Sara Comenge dirige Valentia, una entidad oscense que apoya a personas con discapacidad intelectual y sus familias. Su perfil técnico y experiencia en consultoría transformaron la gestión de la organización. Desde 2022, impulsa un modelo que equilibra excelencia operativa y compromiso social. Su liderazgo refleja la evolución del sector: más profesionalizado, más medible y más centrado en la autonomía real de las personas.
¿Qué cambia con una gerencia técnica en entidades sociales?
La incorporación de perfiles con formación en ingeniería y gestión estratégica eleva los estándares de transparencia y eficiencia. No se trata de sustituir el enfoque humanista, sino de reforzarlo con herramientas de gestión por procesos, indicadores de impacto y planificación a medio plazo.
Mayor rigor en la asignación de recursos
Cada euro destinado a programas de inclusión laboral o apoyo familiar ahora se vincula a metas medibles. Esto mejora la confianza de administraciones públicas y donantes privados.

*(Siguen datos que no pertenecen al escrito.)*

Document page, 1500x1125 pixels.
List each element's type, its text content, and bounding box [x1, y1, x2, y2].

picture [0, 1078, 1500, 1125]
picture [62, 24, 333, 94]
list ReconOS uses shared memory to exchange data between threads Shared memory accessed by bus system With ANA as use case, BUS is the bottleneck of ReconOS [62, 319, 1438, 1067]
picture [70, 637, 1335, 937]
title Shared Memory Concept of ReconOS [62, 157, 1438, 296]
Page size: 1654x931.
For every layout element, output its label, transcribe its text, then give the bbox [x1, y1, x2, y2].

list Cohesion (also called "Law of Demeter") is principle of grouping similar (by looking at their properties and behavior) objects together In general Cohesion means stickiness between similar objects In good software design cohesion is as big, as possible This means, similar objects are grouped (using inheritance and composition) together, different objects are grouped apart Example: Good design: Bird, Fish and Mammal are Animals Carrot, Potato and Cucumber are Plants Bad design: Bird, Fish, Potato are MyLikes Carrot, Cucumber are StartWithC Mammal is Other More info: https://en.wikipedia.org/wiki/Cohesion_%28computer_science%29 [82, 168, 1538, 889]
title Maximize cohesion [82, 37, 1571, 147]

Digitalización con sentido
Valentia implementó un sistema de seguimiento de itinerarios personales. Permite ajustar intervenciones en tiempo real, sin burocracia innecesaria.

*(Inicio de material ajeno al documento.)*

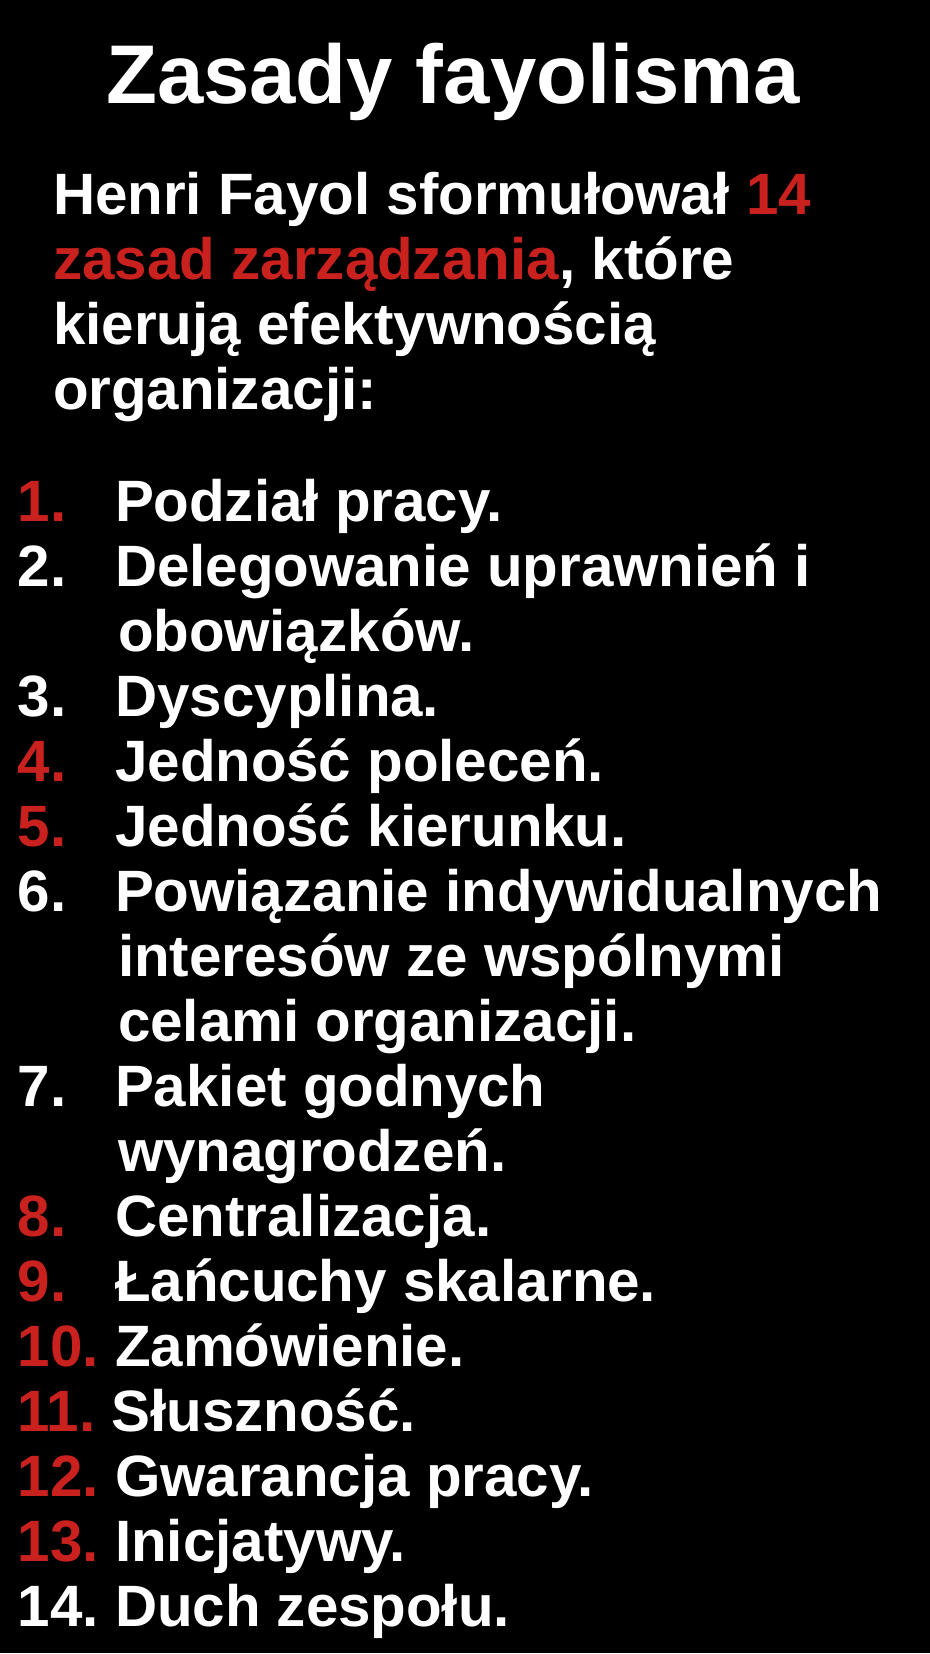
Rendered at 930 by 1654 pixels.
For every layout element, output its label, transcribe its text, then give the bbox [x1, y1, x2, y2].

title Zasady fayolisma [0, 0, 930, 150]
subtitle Henri Fayol sformułował 14 zasad zarządzania, które kierują efektywnością organizacji: Podział pracy. Delegowanie uprawnień i obowiązków. Dyscyplina. Jedność poleceń. Jedność kierunku. Powiązanie indywidualnych interesów ze wspólnymi celami organizacji. Pakiet godnych wynagrodzeń. Centralizacja. Łańcuchy skalarne. Zamówienie. Słuszność. Gwarancja pracy. Inicjatywy. Duch zespołu. [17, 161, 930, 1639]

¿Cómo se mide el éxito en una entidad como Valentia?
El éxito ya no se define solo por número de usuarios atendidos. Se mide por tasa de inserción laboral sostenida, grado de participación en decisiones propias, y reducción de dependencia económica familiar.
Indicadores clave de impacto social
- 78 % de jóvenes con Síndrome de Down en programas de Valentia acceden a empleo con apoyo continuo.

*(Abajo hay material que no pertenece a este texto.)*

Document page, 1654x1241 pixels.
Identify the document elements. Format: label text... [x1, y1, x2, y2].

- 92 % de familias reportan mayor claridad en derechos y recursos disponibles.
- Tiempo medio de respuesta a solicitudes de apoyo bajó de 22 a 5 días tras la digitalización de trámites.
¿Qué exige el marco legal actual a las entidades sociales?
La Ley de Servicios Sociales (2023) y la Estrategia Nacional de Discapacidad 2024–2030 obligan a certificar procesos, auditar resultados y publicar informes anuales de sostenibilidad. Las entidades que no adopten sistemas de gestión integrados pierden acceso a subvenciones estatales y europeas.
Requisitos prácticos no negociables
- Certificación UNE-EN ISO 9001 adaptada a servicios sociales.
- Registro obligatorio en el Registro Estatal de Entidades del Tercer Sector.
- Informes de impacto social auditados externamente cada dos años.
¿Cuál es el impacto económico de una gerencia profesionalizada?
Entidades con liderazgo técnico gestionan un 34 % más de fondos propios y obtienen un 27 % más de financiación pública por euro invertido en gestión. Según el Instituto Nacional de Estadística, el sector social moviliza 12.400 millones de euros anuales en España. Cada punto de mejora en eficiencia equivale a 137 millones adicionales para programas directos.
Datos Clave
- Sara Comenge asumió la gerencia de Valentia en 2022, tras 15 años en consultoría estratégica.
- El 68 % de las entidades del Tercer Sector con certificación de calidad incrementaron su financiación pública en 2025.
- La tasa de abandono de programas por falta de seguimiento personalizado cayó un 41 % tras la implementación de sistemas digitales de acompañamiento.
- La Ley de Bienestar Animal, la Ley de Dependencia y la Ley de Inclusión Laboral exigen ahora alineación transversal de servicios: salud, vivienda, empleo y apoyo familiar.
El contexto actual exige que las entidades sociales dejen de ser meros ejecutores de políticas públicas. Deben convertirse en agentes de innovación social con capacidad de diagnóstico, experimentación y escalamiento. La gerencia ya no es una función administrativa: es el eje de transformación real. La profesionalización no diluye el propósito. Lo hace más alcanzable, más justo y más duradero.